PROBLEM DETAILS: Scan the records for "hàng". Report each line that includes it.

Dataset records
=== Section Start ===
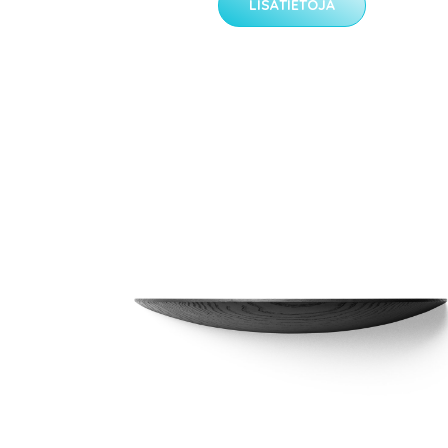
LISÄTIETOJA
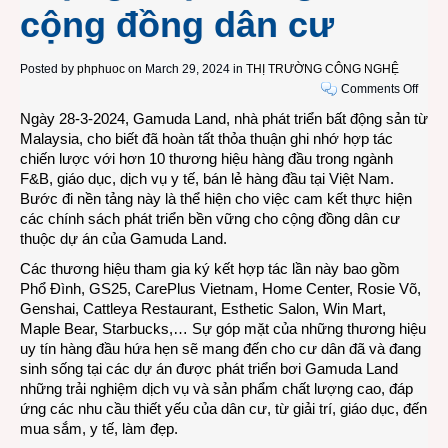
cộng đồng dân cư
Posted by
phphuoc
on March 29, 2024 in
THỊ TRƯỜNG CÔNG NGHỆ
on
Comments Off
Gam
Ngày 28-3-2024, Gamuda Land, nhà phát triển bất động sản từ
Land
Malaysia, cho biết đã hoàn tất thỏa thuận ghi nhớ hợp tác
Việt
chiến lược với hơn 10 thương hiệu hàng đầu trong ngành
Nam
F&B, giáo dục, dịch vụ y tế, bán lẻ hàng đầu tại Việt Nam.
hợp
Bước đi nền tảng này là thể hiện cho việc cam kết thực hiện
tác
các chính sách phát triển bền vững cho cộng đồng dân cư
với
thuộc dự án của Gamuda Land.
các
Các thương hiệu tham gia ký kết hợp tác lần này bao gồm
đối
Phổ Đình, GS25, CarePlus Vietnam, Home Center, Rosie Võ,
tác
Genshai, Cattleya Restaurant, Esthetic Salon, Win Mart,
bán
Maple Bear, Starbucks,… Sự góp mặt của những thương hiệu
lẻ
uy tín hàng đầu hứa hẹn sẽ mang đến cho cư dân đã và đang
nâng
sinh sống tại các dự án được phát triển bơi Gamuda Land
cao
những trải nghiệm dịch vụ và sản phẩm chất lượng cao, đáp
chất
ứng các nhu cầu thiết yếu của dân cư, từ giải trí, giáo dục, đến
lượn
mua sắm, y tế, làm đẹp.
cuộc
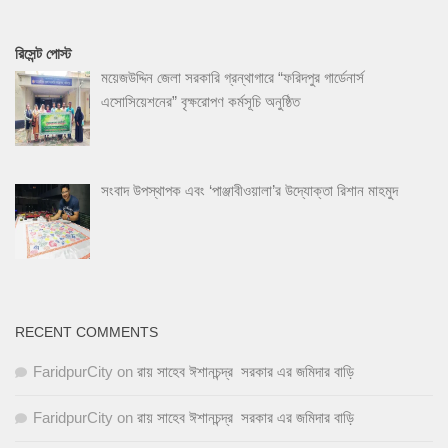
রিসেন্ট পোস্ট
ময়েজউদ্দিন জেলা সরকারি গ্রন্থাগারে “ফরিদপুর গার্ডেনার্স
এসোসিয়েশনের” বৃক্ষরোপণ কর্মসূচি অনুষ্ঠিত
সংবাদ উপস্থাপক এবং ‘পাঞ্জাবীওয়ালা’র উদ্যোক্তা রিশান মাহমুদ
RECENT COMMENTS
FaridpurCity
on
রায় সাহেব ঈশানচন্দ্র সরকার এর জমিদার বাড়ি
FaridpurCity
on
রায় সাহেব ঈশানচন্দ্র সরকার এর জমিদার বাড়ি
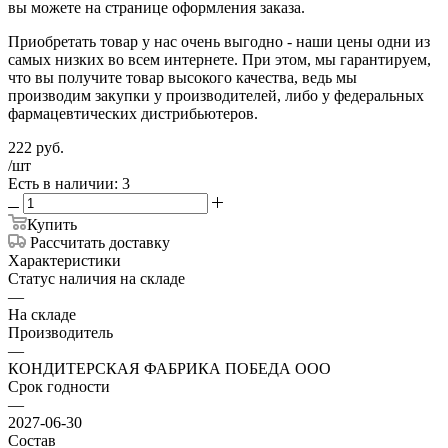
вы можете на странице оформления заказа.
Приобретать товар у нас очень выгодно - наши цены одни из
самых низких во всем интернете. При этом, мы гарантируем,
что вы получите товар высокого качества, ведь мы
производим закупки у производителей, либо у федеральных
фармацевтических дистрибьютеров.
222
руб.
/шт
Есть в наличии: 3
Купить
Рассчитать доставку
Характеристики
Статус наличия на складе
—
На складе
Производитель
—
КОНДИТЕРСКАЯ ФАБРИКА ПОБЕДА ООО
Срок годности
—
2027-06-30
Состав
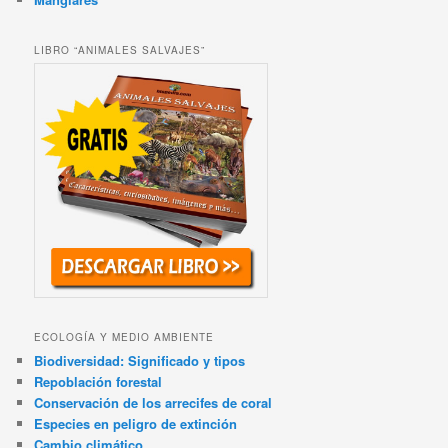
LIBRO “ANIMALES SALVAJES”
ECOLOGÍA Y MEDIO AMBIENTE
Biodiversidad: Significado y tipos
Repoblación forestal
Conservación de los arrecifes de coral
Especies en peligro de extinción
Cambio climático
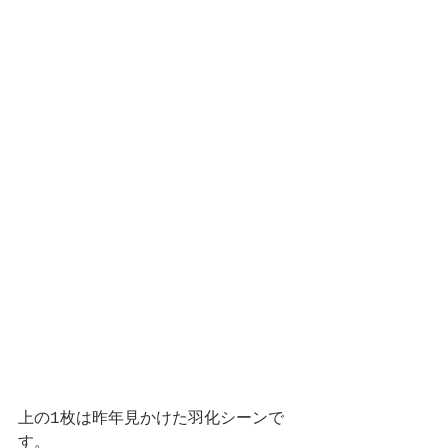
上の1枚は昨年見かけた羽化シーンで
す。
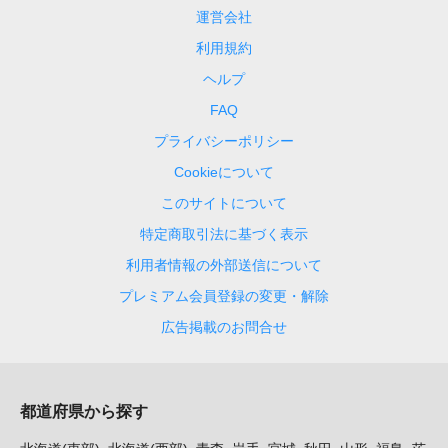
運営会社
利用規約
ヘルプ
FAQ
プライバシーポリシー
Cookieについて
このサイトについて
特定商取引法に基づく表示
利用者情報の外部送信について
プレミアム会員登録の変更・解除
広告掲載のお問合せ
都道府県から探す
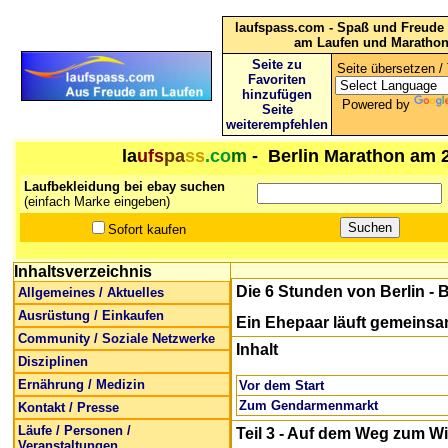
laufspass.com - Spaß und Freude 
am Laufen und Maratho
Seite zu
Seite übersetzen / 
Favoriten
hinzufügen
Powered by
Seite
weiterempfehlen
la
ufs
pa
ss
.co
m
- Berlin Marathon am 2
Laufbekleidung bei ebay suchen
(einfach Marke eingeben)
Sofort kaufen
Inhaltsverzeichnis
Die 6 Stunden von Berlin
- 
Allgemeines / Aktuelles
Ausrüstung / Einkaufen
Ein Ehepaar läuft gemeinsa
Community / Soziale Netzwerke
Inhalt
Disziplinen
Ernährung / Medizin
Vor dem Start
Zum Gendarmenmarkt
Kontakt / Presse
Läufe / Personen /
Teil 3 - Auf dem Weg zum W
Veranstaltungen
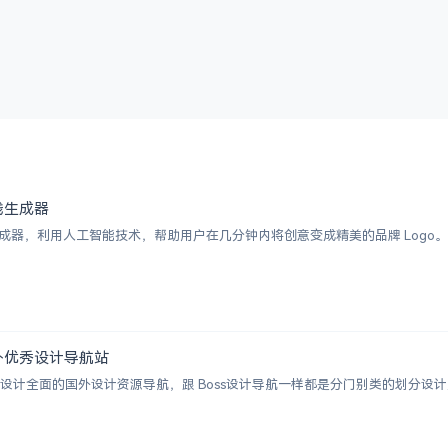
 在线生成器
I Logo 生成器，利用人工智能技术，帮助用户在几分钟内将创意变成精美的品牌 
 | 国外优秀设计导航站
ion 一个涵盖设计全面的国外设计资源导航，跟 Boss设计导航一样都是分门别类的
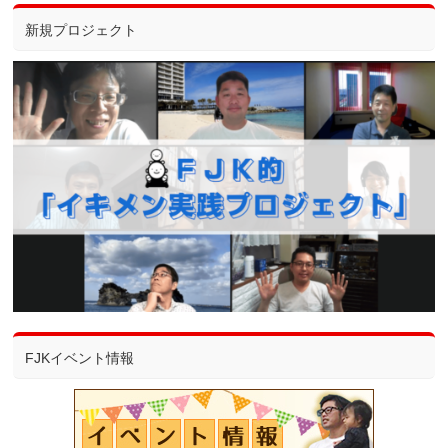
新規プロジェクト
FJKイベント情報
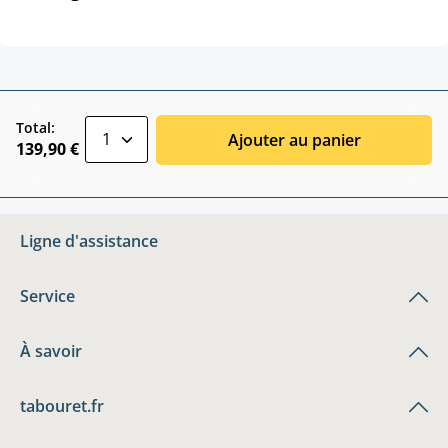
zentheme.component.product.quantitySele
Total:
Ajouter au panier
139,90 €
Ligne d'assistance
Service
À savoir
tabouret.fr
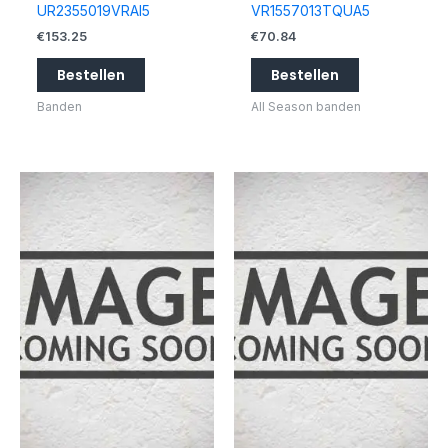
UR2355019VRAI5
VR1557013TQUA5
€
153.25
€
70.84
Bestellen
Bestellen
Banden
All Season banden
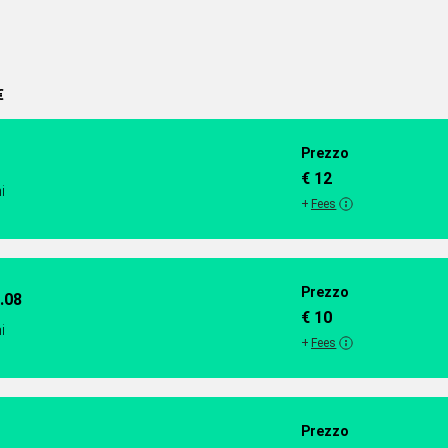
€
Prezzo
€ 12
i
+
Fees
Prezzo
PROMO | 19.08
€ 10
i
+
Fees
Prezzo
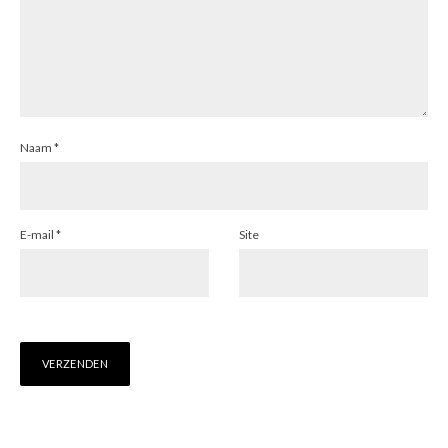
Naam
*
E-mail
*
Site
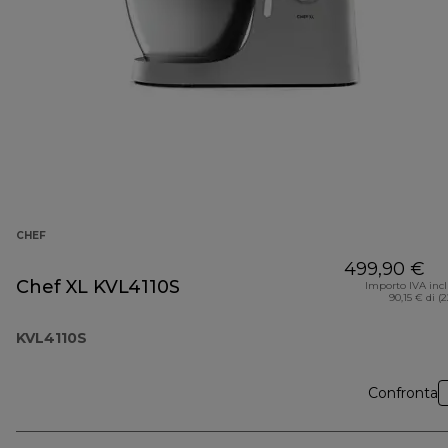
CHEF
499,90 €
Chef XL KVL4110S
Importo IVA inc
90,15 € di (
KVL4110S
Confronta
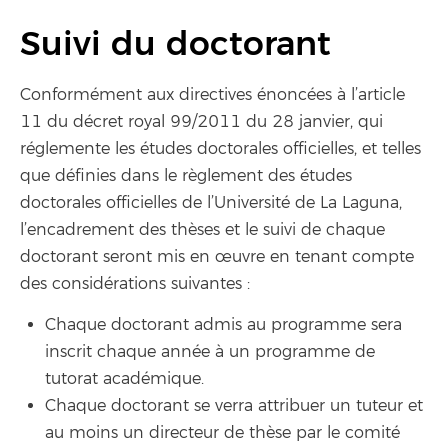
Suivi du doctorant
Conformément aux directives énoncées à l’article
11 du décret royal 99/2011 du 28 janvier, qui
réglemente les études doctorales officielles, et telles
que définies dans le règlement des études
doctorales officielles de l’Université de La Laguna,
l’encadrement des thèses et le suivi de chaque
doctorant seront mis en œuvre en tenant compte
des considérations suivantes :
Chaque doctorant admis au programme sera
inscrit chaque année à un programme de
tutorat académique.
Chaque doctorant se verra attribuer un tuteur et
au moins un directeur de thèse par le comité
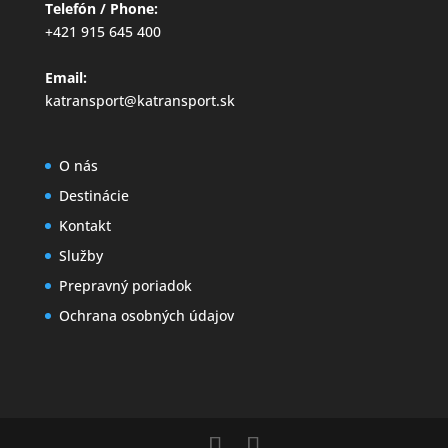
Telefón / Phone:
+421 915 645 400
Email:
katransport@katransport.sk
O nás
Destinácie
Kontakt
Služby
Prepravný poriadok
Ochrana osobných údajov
=== Section End ===
EXERCISE SOLUTION:
chiến lược với hơn 10 thương hiệu hàng đầu trong ngành
F&B, giáo dục, dịch vụ y tế, bán lẻ hàng đầu tại Việt Nam.
uy tín hàng đầu hứa hẹn sẽ mang đến cho cư dân đã và đang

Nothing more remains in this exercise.